The moves are part of a wider investigation into the cost of borrowing. In May this year, the FCA introduced reforms requiring that banks and building societies provide digital eligibility tools that allow customers to check if they can get a cheaper overdraft with another provider, plus overdraft charge calculators that help customers translate interest rates into pounds and pence. It also introduced alerts and changes to show overdrawn balances are displayed at cash machines will address unexpected overdraft use.

Andrew Bailey, chief executive of the FCA called it the ‘biggest intervention in the overdraft market for a generation’: “These changes would provide greater protection for the millions of people who use an overdraft, particularly the most vulnerable.  It is clear to us that the way banks manage and charge for overdrafts needed fundamental reform.  We are proposing a series of radical changes to simplify the way banks charge for overdrafts and tackle high charging for unarranged overdrafts.  These changes would make overdrafts simpler, fairer, and easier to manage.”

The end of rip-off charges

Consumer groups and debt charities welcomed the reforms.

Jenni Allen, managing director at Which? Money, said: “Finally, banks will no longer be able to charge rip-off unarranged overdraft charges, which have long penalised their customers, many of whom can afford it the least.

“The regulator must now ensure these important changes are swiftly introduced and enforced to finally stop this unfair practice and put an end to these excessive fees.”
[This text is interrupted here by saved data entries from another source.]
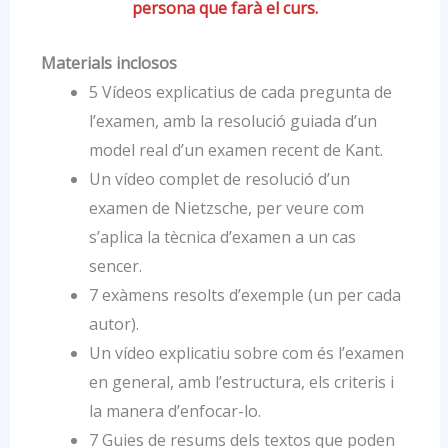
persona que farà el curs.
Materials inclosos
5 Vídeos explicatius de cada pregunta de
l’examen, amb la resolució guiada d’un
model real d’un examen recent de Kant.
Un vídeo complet de resolució d’un
examen de Nietzsche, per veure com
s’aplica la tècnica d’examen a un cas
sencer.
7 exàmens resolts d’exemple (un per cada
autor).
Un vídeo explicatiu sobre com és l’examen
en general, amb l’estructura, els criteris i
la manera d’enfocar-lo.
7 Guies de resums dels textos que poden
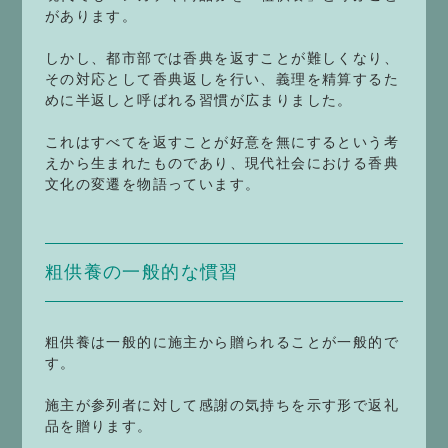
があります。
しかし、都市部では香典を返すことが難しくなり、
その対応として香典返しを行い、義理を精算するた
めに半返しと呼ばれる習慣が広まりました。
これはすべてを返すことが好意を無にするという考
えから生まれたものであり、現代社会における香典
文化の変遷を物語っています。
粗供養の一般的な慣習
粗供養は一般的に施主から贈られることが一般的で
す。
施主が参列者に対して感謝の気持ちを示す形で返礼
品を贈ります。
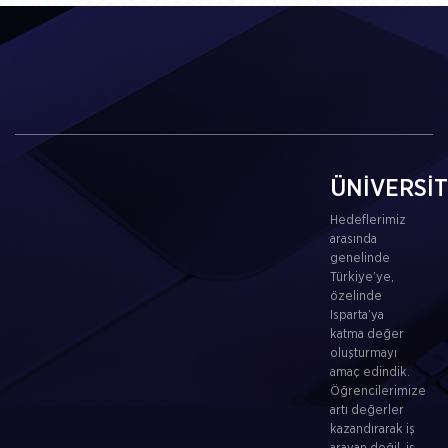
ÜNİVERSİ
Hedeflerimiz
arasında
genelinde
Türkiye’ye,
özelinde
Isparta’ya
katma değer
oluşturmayı
amaç edindik.
Öğrencilerimize
artı değerler
kazandırarak iş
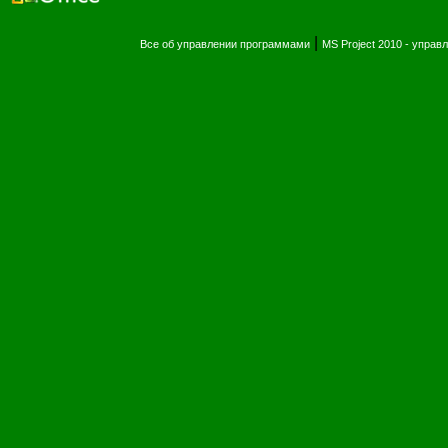
|
Все об управлении программами
MS Project 2010 - упра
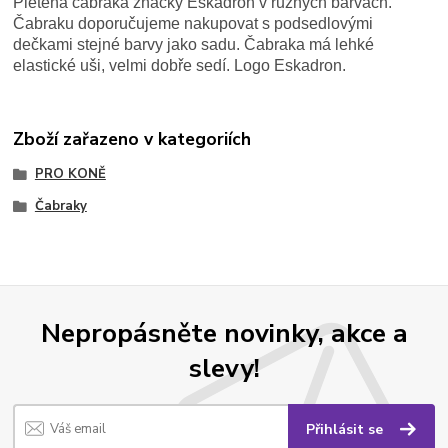
Pletená čabraka značky Eskadron v různých barvách.
Čabraku doporučujeme nakupovat s podsedlovými
dečkami stejné barvy jako sadu. Čabraka má lehké
elastické uši, velmi dobře sedí. Logo Eskadron.
Zboží zařazeno v kategoriích
PRO KONĚ
Čabraky
Nepropásněte novinky, akce a
slevy!
Přihlásit se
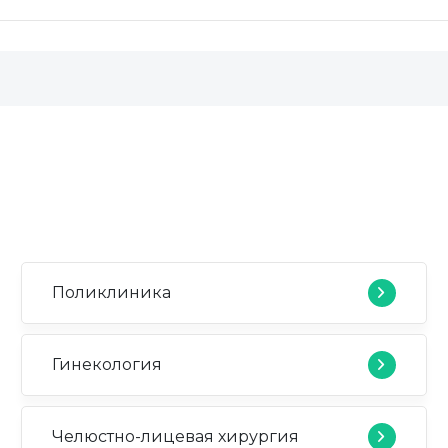
Поликлиника
Гинекология
Челюстно-лицевая хирургия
Peter Tutton, head of policy at charity StepChange, said: “We are extremely pleased to see the FCA’s plans for robust new rules on unauthorised overdraft charges. These should help to disrupt the toxic “debt spiral” effect that overdrafts can create, trapping people in a persistent cycle of overdraft debt. Requiring firms to intervene earlier and more meaningfully when their customers show repeated use of overdrafts is hugely important, too.”